Synergistic performance of silver/polyacrylic acid doped ZrO₂ nanostructures for dye degradation and bactericidal behavior with molecular docking analysis

The presence of cationic dye in contaminated water effectively increases the complexity of processing. The catalytic efficacy of semiconductor nanoparticles for dye reduction has emerged as a viable strategy. The rising need for effective catalysts and antibacterial agents requires the advancement of advanced nanostructures. In this context, the co-precipitation method was employed to prepare varying concentrations (2 and 4 wt. %) of silver (Ag) with a fixed amount of polyacrylic acid-doped zirconium oxide nanostructures (PAA-ZrO₂ NSs).

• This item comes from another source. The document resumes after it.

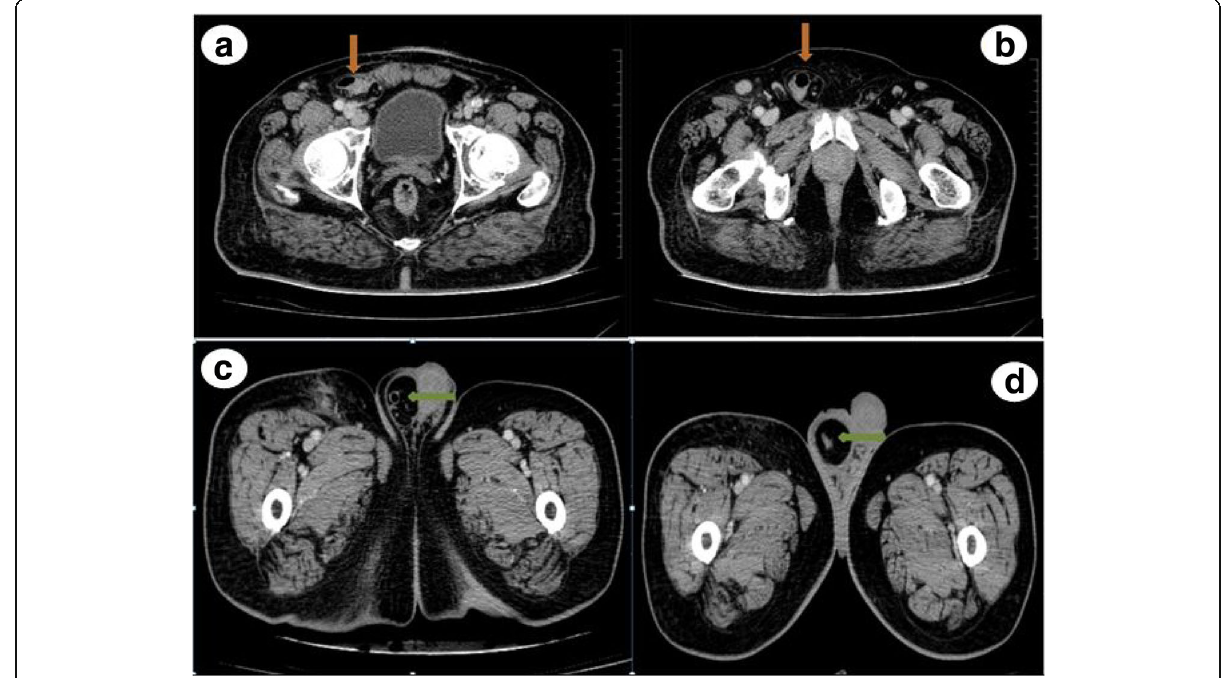
Fig. 3 CT abdomen axial section venous phase ( a , b ) at the level of the pelvis shows cecal tip (arrow mark) seen within the right inguinal canal. Few section below that ( c , d ) shows the presence of normal appendix (arrow mark) with intraluminal air and normal peri-appendiceal fat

This research focused on increasing the catalytic RhB reduction and antibacterial activities of ZrO₂ with the help of dopants (Ag and PAA). Comprehensive characterizations XRD, SAED, PL, UV–Vis, FTIR, and TEM analysis confirmed the tetragonal structure, polycrystalline behavior, decreased recombination rate, enhanced bandgap energy, functional group presence, and agglomerated nanoparticles like morphology of Ag/PAA-ZrO₂. Among all samples, 4% Ag/PAA-ZrO₂ NSs revealed significant degradation potency (99.42%) in the basic medium as well as an effective antibacterial agent (inhibition zone 3.15 mm). In silico analysis were comparable to the bactericidal activity of synthesized NSs i.e., ZrO₂, PAA-doped ZrO₂, and Ag/PAA-doped ZrO₂ against resistant E. coli, and validated their role as potential inhibitors for dihydrofolate reductase (DHFR), DNA gyrase, and enoyl-[acylcarrier-protein] reductase. This study proves to be efficient for RhB reduction in the basic medium as well as an antibacterial agent against E. coli bacteria.